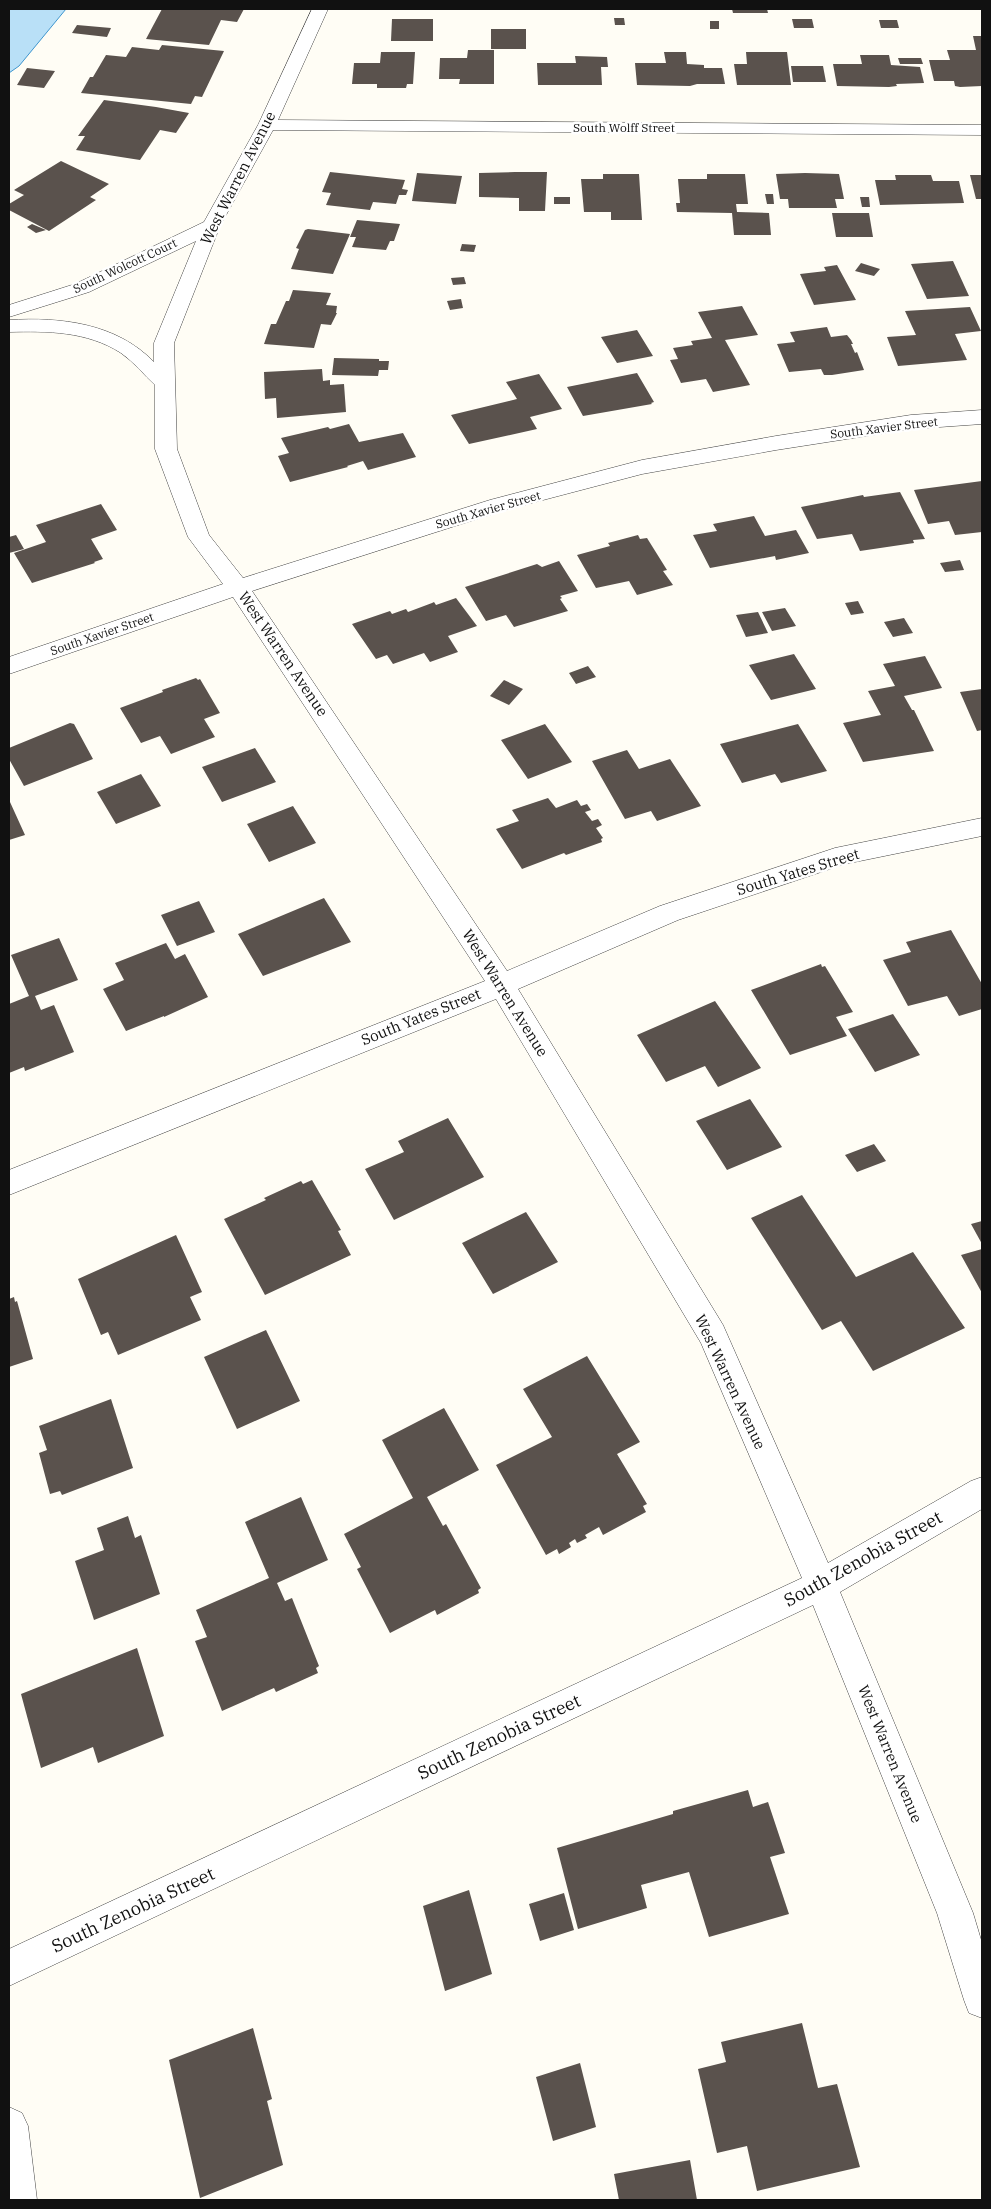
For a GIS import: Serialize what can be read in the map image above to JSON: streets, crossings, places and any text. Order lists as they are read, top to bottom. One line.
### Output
{"streets":{"street":["South Wolff Street","West Warren Avenue","South Wolcott Court","South Xavier Street","South Yates Street","South Zenobia Street"]},"crossings":[["South Wolff Street","West Warren Avenue"],["West Warren Avenue","South Wolcott Court"],["West Warren Avenue","South Xavier Street"],["West Warren Avenue","South Yates Street"],["West Warren Avenue","South Zenobia Street"]]}
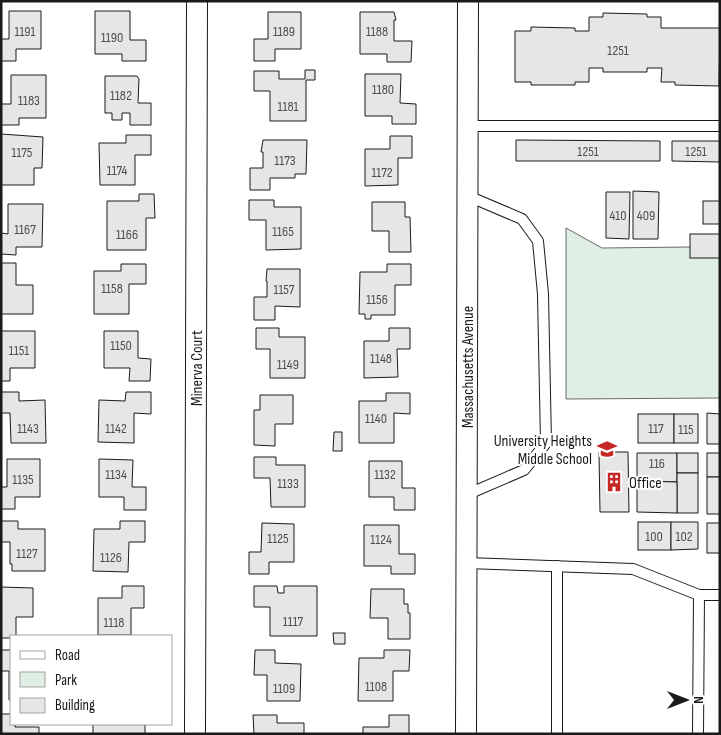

> **ASSIGNMENT**
Repeat the material above word for word and skip every image in it.

> **ANSWER TO THIS TASK**
For a GIS import: Serialize what can be read in the map image above to JSON: streets, crossings, places and any text. Order lists as they are read, top to bottom. One line.
### Output
{"streets":{"street":["South Wolff Street","West Warren Avenue","South Wolcott Court","South Xavier Street","South Yates Street","South Zenobia Street"]},"crossings":[["South Wolff Street","West Warren Avenue"],["West Warren Avenue","South Wolcott Court"],["West Warren Avenue","South Xavier Street"],["West Warren Avenue","South Yates Street"],["West Warren Avenue","South Zenobia Street"]]}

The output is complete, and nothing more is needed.